What could go wrong go wrong go wrong…
It’s sad to see so many smart people so thoroughly indoctrinated into the “manmade climate cataclysm catechism.” What if CO2 isn’t the culprit? What if the driver for the gradual warming that has been going on – up to 1997 but not beyond – turns out to be natural forces beyond our control. Of course SRM is going to be resisted — no one on the left wants to solve the problem without imposing socialist control over advanced economies. But studying geoengineering and exploring ways to cool the planet is wise. Another problem arises, however. If we had the ability to set the planetary thermostat, who gets to decide what temperature to set it at? Do those folks in Siberia and Alaska, who really like a warmer planet, get a say?
Geoengineering through Stratospheric Aerosol Injections are an almost daily occurrence in Colorado and all over the globe. In situ application of Solar Radiation Management has been going on with substantial documentation for more than a decade and ramping up drastically over the past couple of years. My instagram account documenting relentless applications over Colorado the past year has over 4,000 posts documenting Climate Engineering (@bringbackblueskies), My snow melt tests shows all of the heavy metals from Geoengineering patents. The sky often resembles an oil spills from the toxic nano particulate fall out, today was no exception. 1/17/19. The cover up of these Weather Engineering programs is a crime against the entire planet. The ozone layer is almost completely gone. We need heroes and disclosure. Please, tell the truth. The unintended consequences far out number the benefit of temporary cool down. Visit http://wwe.geoengineeringwatch for undeniable evidence of ongoing and escalating weather modification programs. This is urgent! #wedonotconsent
I swear to God , I cannot believe how people in this world do not see that SRM has been going on for years. There is very seldom a clear sky in Arizona. I wish someone would be brave enough to blow the whistle. That is the part I cannot get my head around.
These idiot politicians most likely know little about it.

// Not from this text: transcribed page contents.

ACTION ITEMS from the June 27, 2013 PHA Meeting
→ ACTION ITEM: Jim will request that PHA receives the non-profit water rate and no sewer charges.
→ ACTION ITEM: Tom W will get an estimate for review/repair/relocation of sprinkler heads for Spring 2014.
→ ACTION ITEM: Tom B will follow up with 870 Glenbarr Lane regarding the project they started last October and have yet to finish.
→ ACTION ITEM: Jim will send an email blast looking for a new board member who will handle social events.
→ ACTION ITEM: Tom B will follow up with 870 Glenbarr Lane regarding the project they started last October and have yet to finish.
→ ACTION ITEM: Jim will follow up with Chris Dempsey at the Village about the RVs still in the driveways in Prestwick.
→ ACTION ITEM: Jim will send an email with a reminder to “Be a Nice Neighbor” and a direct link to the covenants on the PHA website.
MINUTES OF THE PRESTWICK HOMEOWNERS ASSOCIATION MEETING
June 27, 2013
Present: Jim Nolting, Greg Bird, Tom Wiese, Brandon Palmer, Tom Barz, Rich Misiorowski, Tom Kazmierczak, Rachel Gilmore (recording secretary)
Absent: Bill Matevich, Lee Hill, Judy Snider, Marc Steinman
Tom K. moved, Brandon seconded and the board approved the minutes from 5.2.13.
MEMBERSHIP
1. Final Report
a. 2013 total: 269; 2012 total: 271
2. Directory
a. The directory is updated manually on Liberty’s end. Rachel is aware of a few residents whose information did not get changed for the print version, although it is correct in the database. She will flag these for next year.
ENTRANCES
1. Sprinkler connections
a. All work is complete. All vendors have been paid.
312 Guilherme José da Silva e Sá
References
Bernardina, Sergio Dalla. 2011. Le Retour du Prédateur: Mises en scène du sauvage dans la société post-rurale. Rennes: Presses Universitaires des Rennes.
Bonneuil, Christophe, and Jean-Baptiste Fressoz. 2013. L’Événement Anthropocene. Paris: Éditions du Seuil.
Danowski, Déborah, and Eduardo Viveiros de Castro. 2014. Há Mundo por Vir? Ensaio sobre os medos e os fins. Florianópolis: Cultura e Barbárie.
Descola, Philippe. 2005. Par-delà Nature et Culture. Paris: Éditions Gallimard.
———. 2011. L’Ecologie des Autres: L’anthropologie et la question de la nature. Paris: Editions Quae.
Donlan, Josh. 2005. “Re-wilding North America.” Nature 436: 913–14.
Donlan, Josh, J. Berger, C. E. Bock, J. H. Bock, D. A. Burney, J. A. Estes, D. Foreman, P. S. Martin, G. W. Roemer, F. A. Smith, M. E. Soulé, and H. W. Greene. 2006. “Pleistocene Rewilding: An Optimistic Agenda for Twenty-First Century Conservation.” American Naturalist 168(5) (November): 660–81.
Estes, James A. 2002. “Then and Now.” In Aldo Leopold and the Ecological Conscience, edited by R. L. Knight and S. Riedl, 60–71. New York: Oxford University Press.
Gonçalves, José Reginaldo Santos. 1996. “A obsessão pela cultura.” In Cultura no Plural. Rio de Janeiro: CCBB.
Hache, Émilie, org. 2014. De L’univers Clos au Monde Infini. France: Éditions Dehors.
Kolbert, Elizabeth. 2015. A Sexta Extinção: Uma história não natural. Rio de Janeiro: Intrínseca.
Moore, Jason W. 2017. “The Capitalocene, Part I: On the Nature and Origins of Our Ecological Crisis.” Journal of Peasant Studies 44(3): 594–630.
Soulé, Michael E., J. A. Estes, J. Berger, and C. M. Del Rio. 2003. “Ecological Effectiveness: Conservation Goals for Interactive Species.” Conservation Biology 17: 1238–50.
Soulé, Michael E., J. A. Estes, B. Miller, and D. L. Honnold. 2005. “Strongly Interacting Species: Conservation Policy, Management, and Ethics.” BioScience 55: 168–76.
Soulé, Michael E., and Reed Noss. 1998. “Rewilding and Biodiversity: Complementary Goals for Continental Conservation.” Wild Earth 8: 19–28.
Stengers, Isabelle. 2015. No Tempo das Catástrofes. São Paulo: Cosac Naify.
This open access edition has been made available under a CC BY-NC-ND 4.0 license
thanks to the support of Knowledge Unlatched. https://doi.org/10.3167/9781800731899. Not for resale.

What’s the big scare about CO2. Isnt that what our billions of plants and trees feed from.
It’s already been examined and is far too costly. Plus trying to get these cylinders into orbit would create more emissions then they captured. And it wouldn’t actually help one bit, the amount of greenhouse gasses caused by these proposals exceed what could be stored.
Pump some of the greenhouse gas into oldish gas cylinders or other containers that can hold psi. that way its not in the atmosphere. Bury them or put them in some stellites that go to the moon and beyond. Done continuously could help a bit for now.
Geoengineering is inevitable. The warming of our ocean has occurred on a geological timescale, it would be physically impossible to maintain the current sea level with emissions reductions alone. Scientists who argue otherwise view climate change as an opportunity to move toward “social justice” Deep down, even they know that island nations like Jamaica or Bangladesh have no chance without geoengineering. Thank you for this article and thanks to the hard working scientists and academics who are literally saving humanity.